The goal is to build a simple beat by only adjusting the parameters.
Please note that some parts of the code are not used any more, such as the big constant arrays, and some comments are not up to date (e-g no prime number anymore).
All analog inputs are wired to simple knobs. Digital inputs 8, 9, 10 , 11 are the four buttons used to switch pages. Digital output 12 is the activity LED (showing when the knob is active within the knob pagination). MIDI out is on the Tx pin.
/*
* Generative rhythm sequencer, more details at: http://cyrille.martraire.com
*
* Knob mapping according to a grid 2^n . prime^m, against the MIDI 24 ticks/quarter.
*
* Knob pagination to multiplex the knobs several times with LED to show activity.
*
* Memory-less event handling thanks to maths relationships.
*
* MIDI note on output on every 16 channel and MIDI clock according to tempo.
//---------- USER INPUT AND PAGINATION -----------
#define PAGE_NB 4
#define KNOB_NB 6
#define FIRST_PAGE_BUTTON 8
#define PROTECTED -1
#define ACTIVE 1
#define SYNC_LED 12
// the permanent storage of every value for every page, used by the actual music code
int pageValues[PAGE_NB][KNOB_NB];
// last read knob values
int knobsValues[KNOB_NB];
// knobs state (protected, enable...)

## Information supplied

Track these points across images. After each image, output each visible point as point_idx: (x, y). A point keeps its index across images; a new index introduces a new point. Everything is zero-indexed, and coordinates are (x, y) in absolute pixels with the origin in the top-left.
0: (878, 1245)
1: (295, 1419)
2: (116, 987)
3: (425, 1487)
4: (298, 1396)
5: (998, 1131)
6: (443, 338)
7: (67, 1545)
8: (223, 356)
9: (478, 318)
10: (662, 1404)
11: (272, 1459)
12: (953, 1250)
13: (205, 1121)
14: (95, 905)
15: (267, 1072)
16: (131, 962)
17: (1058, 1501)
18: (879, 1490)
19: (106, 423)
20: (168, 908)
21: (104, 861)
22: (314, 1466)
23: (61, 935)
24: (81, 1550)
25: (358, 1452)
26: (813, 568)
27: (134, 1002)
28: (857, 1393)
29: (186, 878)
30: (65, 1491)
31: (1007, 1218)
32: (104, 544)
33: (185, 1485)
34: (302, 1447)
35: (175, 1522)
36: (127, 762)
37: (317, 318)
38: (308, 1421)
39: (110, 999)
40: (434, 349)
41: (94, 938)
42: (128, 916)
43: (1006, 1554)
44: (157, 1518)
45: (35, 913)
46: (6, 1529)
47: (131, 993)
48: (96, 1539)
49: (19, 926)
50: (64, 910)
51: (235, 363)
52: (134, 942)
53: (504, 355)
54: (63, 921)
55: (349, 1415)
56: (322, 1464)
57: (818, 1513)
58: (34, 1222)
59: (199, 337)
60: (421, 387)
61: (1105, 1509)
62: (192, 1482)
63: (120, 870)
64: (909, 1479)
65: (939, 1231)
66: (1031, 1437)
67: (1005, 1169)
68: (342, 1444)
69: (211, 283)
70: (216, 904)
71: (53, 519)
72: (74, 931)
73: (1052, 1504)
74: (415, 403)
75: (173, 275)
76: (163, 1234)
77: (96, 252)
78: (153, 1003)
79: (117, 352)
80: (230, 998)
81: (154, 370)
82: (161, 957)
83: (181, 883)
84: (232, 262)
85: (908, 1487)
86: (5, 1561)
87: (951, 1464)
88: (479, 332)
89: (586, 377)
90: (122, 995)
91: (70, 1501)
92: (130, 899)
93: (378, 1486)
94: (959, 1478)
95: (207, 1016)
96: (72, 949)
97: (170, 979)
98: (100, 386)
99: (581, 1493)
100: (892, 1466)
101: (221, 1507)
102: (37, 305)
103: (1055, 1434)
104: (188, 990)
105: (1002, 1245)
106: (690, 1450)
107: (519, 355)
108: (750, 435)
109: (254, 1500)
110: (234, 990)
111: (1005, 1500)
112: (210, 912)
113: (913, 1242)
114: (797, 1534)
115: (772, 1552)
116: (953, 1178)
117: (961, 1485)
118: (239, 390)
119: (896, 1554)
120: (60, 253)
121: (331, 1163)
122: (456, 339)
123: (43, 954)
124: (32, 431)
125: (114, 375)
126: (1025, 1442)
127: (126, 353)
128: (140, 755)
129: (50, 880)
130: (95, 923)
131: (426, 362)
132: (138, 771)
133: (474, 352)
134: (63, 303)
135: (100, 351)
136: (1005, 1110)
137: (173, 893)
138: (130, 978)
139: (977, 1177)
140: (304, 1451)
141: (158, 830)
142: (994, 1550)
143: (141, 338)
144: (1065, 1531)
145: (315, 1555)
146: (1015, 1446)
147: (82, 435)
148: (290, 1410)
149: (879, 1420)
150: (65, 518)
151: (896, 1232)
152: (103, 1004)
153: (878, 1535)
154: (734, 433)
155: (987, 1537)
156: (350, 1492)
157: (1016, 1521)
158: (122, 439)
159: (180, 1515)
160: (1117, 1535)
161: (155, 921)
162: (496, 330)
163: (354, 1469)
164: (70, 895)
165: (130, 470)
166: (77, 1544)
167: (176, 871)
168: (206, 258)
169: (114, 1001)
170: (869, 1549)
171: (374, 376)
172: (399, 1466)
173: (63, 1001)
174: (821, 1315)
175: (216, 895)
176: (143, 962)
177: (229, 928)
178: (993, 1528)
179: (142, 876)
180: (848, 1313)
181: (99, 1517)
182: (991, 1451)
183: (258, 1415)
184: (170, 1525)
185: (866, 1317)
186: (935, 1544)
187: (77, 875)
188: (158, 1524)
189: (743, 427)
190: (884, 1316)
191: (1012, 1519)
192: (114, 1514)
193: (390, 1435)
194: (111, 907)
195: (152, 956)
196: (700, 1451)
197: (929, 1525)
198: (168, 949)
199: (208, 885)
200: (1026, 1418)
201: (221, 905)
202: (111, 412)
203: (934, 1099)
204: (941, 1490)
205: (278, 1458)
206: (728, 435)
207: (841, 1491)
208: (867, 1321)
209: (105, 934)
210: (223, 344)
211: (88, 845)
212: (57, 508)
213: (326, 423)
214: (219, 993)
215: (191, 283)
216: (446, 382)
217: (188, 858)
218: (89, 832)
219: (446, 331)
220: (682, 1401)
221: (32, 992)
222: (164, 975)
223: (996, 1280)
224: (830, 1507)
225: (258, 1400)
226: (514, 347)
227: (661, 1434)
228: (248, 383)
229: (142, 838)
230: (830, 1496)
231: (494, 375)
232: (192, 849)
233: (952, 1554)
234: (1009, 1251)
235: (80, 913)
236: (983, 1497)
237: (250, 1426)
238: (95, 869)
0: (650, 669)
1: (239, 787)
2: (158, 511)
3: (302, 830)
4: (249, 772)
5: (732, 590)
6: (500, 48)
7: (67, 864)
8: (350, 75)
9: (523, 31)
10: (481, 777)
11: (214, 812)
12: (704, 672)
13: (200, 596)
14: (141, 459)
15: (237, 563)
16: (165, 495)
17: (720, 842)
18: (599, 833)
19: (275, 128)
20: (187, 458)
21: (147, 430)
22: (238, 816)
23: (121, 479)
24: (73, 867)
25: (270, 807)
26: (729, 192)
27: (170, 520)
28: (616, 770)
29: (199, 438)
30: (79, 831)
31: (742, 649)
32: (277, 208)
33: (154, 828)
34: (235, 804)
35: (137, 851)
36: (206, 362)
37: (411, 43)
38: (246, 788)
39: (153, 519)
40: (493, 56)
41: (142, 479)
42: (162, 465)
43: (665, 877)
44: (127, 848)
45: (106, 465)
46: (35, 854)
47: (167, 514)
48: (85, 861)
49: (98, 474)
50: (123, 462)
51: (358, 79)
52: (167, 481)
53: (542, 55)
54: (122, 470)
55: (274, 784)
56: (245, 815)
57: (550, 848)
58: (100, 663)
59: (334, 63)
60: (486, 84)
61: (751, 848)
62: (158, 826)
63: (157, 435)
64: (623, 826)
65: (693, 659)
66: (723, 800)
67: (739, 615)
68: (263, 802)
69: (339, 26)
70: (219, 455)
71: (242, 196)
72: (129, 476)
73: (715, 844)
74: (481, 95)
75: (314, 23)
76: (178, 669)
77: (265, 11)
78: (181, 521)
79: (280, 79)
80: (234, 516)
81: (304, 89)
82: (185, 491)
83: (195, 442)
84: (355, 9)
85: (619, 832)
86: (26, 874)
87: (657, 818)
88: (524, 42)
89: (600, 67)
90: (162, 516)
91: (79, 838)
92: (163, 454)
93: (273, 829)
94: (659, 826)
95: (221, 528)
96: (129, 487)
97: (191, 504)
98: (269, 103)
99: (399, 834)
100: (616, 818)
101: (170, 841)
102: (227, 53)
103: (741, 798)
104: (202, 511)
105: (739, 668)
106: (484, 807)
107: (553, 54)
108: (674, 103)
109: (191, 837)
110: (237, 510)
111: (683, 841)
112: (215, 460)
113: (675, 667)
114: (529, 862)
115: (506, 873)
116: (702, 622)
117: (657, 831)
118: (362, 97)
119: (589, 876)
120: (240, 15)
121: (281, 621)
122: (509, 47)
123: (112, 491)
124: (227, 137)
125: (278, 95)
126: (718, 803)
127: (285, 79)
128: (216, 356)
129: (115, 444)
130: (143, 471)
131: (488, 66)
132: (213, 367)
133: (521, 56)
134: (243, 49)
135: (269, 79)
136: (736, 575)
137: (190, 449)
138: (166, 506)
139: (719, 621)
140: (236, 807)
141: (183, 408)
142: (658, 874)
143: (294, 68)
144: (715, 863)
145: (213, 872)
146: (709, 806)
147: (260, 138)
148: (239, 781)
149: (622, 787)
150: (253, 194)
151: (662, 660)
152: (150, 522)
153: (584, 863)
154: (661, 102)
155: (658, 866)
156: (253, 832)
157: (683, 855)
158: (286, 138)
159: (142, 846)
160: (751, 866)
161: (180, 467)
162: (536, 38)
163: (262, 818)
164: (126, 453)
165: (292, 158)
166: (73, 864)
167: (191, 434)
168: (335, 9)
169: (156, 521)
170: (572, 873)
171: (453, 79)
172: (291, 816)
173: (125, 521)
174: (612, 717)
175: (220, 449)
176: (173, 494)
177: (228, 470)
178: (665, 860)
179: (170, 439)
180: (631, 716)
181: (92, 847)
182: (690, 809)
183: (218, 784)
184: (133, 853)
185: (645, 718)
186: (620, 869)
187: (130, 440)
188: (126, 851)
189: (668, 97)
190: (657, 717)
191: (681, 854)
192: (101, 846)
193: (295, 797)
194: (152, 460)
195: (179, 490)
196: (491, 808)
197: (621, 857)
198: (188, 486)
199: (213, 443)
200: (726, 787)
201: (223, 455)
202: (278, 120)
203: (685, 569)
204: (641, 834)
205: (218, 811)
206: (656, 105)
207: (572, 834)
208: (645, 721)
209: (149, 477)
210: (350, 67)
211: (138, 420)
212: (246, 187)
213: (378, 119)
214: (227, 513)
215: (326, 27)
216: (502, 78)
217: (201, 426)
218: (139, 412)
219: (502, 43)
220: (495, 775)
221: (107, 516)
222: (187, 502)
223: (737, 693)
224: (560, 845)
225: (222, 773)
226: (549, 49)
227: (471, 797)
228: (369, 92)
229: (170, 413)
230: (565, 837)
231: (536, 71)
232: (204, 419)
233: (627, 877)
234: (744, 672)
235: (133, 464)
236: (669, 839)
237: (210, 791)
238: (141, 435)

## Check your understanding
- a) According to the sequencer text, which digital output drives the activity LED?
- b) Reproduce the listing verbatim, starting at its first line and ending at the line that contains "11: (272, 1459)", with both of those lines included.

## Solutions by task
- a) Digital output 12.

- b)
Track these points across images. After each image, output each visible point as point_idx: (x, y). A point keeps its index across images; a new index introduces a new point. Everything is zero-indexed, and coordinates are (x, y) in absolute pixels with the origin in the top-left.
0: (878, 1245)
1: (295, 1419)
2: (116, 987)
3: (425, 1487)
4: (298, 1396)
5: (998, 1131)
6: (443, 338)
7: (67, 1545)
8: (223, 356)
9: (478, 318)
10: (662, 1404)
11: (272, 1459)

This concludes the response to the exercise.